We could have built a web-based dispatch portal where teams upload CSVs, manage drivers, and see everything in real time. That's the enterprise play. But we didn't. We built bulk import into the mobile app, on the dispatcher's phone or tablet, because that's where the decisions happen. A dispatcher doesn't sit at a desk all day. They're in the office for 20 minutes in the morning, and then they're moving.

That constraint shaped everything. The import had to work offline so you could load your CSV before the day gets hectic. The routes had to update instantly so you see the impact on your fleet immediately. The validation had to be forgiving enough that a messy spreadsheet doesn't become a blocker, but strict enough that you're not sending drivers to fake addresses.

We added CSV export too, so teams could pull their completed routes and proof-of-delivery data back out, feeding it into their own systems. DropPilot isn't trying to replace a dispatch system. It's trying to be the bit of the puzzle where drivers get smarter routes and dispatchers get honest time estimates.

Why this matters for how we think about what comes next

Building CSV bulk import taught us something we probably should have known at the start: features that solve real friction in a real workflow beat features that look good on a product page. A dispatcher with 200 stops and 15 minutes to plan her morning doesn't want an elegant interface. She wants her data in and a better plan out, fast.
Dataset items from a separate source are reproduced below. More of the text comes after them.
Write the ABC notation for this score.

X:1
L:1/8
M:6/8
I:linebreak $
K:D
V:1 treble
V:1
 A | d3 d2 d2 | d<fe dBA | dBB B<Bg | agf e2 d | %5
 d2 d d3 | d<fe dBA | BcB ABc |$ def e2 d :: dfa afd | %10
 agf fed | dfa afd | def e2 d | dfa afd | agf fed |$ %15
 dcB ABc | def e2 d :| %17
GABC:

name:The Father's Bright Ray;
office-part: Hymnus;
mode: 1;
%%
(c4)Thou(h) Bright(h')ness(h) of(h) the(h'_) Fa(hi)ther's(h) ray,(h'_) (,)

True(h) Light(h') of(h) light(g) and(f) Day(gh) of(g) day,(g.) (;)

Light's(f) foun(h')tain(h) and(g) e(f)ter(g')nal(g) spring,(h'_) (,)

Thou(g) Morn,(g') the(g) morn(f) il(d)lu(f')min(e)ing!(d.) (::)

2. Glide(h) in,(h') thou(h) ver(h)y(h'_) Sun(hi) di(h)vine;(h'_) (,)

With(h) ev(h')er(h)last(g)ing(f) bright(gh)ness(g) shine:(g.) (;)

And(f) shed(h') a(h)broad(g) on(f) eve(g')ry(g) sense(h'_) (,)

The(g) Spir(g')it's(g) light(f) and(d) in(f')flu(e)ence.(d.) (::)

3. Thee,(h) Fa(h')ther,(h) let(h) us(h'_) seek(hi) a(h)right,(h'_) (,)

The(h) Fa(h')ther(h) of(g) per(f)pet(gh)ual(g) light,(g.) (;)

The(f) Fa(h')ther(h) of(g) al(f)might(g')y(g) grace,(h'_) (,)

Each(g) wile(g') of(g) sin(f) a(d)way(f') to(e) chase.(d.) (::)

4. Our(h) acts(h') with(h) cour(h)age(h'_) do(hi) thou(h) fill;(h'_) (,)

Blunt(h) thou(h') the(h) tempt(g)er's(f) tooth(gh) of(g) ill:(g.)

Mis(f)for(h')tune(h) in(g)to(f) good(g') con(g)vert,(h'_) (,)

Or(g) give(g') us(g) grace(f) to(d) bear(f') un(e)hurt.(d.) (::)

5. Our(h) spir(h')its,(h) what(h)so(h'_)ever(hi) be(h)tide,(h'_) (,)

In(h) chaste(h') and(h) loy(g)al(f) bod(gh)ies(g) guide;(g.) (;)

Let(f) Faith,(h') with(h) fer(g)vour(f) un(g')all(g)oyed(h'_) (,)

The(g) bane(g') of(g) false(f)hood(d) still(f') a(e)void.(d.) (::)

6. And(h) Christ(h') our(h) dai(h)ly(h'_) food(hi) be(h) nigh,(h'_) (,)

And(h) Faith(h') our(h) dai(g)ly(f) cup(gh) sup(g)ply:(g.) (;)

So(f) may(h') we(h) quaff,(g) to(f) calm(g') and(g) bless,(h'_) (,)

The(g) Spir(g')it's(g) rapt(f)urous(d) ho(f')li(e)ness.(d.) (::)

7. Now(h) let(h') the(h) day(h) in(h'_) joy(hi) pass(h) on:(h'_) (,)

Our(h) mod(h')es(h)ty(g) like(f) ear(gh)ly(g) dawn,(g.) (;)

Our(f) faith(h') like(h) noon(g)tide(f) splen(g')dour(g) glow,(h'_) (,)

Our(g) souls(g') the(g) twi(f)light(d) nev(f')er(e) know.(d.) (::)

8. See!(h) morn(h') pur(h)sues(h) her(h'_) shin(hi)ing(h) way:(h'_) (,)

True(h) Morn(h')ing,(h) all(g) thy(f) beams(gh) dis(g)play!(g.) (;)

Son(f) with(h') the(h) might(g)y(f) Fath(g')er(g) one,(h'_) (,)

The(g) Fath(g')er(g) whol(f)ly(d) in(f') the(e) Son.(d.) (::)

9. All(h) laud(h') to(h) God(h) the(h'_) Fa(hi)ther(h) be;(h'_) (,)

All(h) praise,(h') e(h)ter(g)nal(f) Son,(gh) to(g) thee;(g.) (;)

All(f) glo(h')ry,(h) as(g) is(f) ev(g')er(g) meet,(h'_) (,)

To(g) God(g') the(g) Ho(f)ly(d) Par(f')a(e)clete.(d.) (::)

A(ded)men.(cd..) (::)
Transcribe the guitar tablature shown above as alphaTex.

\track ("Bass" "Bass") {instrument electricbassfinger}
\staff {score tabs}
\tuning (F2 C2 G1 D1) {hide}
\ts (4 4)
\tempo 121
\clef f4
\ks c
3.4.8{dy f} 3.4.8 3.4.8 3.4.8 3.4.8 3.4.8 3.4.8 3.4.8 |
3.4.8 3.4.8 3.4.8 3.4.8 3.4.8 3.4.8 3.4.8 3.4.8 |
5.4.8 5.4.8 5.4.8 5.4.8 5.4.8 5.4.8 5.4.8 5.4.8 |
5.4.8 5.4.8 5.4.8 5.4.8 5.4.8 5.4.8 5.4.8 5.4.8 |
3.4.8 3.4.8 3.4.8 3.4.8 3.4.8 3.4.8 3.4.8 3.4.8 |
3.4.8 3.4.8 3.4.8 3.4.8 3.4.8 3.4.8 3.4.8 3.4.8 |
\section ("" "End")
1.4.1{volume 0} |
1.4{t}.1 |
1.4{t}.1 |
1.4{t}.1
It also meant we had to stay disciplined about scope. We didn't build a full dispatch portal. We didn't add complex permission systems or multi-level approvals. We built the thing that solves one specific pain point for the teams that felt it most acutely, and we made it work within the constraints of how those teams actually operate.

There's a temptation in building software to assume that more features, more flexibility, more integration options equal more value. Usually the opposite is true. A team trying to run 200 stops in a van doesn't want optionality. They want the thing that gets them out the door five minutes earlier with a smarter route.

If you're managing a delivery team right now, whether you're using DropPilot or something else, ask yourself this: how much of your morning is spent entering data into a system, versus how much is spent actually planning? That gap is usually bigger than it needs to be.